Dataset entries
******************************

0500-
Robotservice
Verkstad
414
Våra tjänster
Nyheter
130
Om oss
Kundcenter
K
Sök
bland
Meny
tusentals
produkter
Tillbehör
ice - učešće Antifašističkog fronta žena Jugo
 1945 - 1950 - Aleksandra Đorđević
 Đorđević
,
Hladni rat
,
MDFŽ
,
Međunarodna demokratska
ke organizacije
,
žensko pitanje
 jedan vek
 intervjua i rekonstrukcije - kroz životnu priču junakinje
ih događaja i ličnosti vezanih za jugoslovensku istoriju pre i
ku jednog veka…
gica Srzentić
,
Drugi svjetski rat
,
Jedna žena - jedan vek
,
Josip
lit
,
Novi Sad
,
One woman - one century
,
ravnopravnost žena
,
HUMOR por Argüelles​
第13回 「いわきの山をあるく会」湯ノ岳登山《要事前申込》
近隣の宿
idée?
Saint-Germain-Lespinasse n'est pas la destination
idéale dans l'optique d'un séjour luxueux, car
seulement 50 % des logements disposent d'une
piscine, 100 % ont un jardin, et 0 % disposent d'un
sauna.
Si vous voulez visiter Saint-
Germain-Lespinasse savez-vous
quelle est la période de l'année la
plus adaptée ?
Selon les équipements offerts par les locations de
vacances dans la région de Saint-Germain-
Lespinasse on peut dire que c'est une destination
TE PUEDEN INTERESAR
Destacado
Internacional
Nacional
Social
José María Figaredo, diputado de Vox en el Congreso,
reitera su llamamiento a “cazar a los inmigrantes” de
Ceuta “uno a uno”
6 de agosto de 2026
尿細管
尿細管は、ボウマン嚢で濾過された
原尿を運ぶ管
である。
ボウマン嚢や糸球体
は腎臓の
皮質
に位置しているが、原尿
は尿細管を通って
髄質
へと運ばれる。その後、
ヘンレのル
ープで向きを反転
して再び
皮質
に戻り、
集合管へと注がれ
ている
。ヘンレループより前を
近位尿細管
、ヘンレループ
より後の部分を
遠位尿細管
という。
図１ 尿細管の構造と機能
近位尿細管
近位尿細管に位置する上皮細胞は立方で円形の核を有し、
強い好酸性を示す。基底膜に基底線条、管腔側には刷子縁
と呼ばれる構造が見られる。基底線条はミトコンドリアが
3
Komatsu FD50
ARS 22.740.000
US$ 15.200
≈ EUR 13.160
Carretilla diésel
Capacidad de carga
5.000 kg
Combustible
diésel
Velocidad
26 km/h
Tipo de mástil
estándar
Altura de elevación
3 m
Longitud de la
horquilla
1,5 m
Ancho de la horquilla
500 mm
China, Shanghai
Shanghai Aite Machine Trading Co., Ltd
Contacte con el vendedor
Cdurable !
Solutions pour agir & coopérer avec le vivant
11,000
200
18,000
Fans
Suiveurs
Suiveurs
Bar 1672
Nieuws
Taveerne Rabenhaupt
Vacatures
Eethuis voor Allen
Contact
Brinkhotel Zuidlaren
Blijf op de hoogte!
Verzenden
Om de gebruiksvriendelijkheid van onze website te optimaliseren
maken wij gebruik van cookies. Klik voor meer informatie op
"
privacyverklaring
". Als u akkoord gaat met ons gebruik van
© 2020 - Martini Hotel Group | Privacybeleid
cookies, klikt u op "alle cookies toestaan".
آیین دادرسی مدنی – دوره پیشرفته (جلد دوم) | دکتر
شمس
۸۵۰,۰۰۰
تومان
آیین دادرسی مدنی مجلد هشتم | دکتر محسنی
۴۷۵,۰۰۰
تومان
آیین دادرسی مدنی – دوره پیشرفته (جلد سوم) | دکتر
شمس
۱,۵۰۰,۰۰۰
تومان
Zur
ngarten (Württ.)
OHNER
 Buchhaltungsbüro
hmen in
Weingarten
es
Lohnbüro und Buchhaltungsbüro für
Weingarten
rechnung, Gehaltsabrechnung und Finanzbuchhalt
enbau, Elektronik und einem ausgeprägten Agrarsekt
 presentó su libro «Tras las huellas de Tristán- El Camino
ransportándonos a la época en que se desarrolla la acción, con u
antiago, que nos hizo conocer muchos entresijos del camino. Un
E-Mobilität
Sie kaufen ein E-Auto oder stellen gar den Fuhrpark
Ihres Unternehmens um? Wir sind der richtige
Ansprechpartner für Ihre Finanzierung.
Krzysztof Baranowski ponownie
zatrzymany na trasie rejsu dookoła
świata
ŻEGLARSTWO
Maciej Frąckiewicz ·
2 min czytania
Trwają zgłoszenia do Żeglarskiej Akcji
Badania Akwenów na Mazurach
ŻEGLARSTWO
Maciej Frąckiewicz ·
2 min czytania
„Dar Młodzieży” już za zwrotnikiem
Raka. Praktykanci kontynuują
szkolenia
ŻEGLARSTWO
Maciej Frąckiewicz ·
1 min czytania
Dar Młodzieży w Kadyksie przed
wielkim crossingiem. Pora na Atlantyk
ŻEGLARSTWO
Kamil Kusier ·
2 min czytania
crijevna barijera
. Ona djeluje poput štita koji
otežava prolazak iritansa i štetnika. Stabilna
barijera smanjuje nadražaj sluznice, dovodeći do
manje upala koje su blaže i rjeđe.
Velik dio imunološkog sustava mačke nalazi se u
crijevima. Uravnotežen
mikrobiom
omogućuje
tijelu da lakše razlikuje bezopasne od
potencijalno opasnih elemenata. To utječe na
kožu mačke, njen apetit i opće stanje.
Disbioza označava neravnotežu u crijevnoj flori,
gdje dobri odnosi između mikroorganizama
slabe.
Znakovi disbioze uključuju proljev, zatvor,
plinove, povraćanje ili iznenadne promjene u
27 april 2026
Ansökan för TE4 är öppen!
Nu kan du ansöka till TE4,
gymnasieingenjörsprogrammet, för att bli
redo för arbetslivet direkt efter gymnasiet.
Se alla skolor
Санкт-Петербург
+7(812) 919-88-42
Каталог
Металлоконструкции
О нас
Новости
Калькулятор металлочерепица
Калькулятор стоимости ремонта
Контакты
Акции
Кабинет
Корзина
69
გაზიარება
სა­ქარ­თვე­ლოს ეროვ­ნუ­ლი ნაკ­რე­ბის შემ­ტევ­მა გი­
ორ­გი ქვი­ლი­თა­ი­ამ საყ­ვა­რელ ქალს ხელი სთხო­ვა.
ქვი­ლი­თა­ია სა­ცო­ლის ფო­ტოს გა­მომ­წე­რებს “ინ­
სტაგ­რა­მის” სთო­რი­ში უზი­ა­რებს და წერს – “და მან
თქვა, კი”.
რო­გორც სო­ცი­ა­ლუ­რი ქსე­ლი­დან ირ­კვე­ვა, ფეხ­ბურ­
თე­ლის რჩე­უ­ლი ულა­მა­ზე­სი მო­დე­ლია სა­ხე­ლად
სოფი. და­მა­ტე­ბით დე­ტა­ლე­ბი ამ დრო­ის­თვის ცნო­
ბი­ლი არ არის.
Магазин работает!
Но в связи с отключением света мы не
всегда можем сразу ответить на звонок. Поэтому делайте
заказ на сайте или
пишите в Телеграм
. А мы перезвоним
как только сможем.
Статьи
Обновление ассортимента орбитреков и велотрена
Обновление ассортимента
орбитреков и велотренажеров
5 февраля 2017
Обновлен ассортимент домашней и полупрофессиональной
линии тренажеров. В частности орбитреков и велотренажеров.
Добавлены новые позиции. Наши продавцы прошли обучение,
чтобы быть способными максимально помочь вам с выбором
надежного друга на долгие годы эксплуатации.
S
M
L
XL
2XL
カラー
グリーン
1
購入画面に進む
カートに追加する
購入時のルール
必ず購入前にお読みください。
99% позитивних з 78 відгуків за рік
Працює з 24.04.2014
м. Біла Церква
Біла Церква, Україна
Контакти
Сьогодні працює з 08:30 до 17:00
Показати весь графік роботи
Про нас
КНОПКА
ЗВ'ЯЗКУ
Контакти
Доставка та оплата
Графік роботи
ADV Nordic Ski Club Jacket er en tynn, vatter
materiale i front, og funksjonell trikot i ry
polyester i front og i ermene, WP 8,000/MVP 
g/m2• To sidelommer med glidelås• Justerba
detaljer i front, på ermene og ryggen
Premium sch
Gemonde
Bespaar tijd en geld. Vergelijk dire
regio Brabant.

******************************

From the data above, output only the lines between the line containing "Se alla skolor" and the line containing "пишите в Телеграм", inclusive, exactly as written.

## Your solution
Se alla skolor
Санкт-Петербург
+7(812) 919-88-42
Каталог
Металлоконструкции
О нас
Новости
Калькулятор металлочерепица
Калькулятор стоимости ремонта
Контакты
Акции
Кабинет
Корзина
69
გაზიარება
სა­ქარ­თვე­ლოს ეროვ­ნუ­ლი ნაკ­რე­ბის შემ­ტევ­მა გი­
ორ­გი ქვი­ლი­თა­ი­ამ საყ­ვა­რელ ქალს ხელი სთხო­ვა.
ქვი­ლი­თა­ია სა­ცო­ლის ფო­ტოს გა­მომ­წე­რებს “ინ­
სტაგ­რა­მის” სთო­რი­ში უზი­ა­რებს და წერს – “და მან
თქვა, კი”.
რო­გორც სო­ცი­ა­ლუ­რი ქსე­ლი­დან ირ­კვე­ვა, ფეხ­ბურ­
თე­ლის რჩე­უ­ლი ულა­მა­ზე­სი მო­დე­ლია სა­ხე­ლად
სოფი. და­მა­ტე­ბით დე­ტა­ლე­ბი ამ დრო­ის­თვის ცნო­
ბი­ლი არ არის.
Магазин работает!
Но в связи с отключением света мы не
всегда можем сразу ответить на звонок. Поэтому делайте
заказ на сайте или
пишите в Телеграм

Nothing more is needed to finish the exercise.